> Supplied records

+ + + +

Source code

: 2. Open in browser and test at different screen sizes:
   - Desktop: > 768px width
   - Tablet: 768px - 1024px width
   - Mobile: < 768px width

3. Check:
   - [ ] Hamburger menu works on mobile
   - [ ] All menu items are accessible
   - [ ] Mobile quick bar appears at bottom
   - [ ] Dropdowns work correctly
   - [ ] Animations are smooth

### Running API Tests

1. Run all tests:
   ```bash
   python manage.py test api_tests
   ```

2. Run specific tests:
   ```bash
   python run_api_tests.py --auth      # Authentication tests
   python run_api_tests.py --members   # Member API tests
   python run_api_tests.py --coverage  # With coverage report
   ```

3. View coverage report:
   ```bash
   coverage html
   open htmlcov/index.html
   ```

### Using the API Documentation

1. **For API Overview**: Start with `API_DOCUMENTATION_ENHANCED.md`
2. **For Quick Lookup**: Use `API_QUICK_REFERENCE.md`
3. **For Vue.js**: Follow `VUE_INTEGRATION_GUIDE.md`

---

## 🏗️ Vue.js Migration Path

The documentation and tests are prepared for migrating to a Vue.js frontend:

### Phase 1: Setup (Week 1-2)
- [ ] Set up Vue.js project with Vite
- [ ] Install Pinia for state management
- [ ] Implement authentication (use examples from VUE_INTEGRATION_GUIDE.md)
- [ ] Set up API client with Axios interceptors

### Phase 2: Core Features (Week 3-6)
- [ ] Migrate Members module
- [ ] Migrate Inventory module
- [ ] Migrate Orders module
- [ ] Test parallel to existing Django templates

+ + + +

> Directions
Look through the entries above; copy every line holding the string "menu".

> Response
   - [ ] Hamburger menu works on mobile
   - [ ] All menu items are accessible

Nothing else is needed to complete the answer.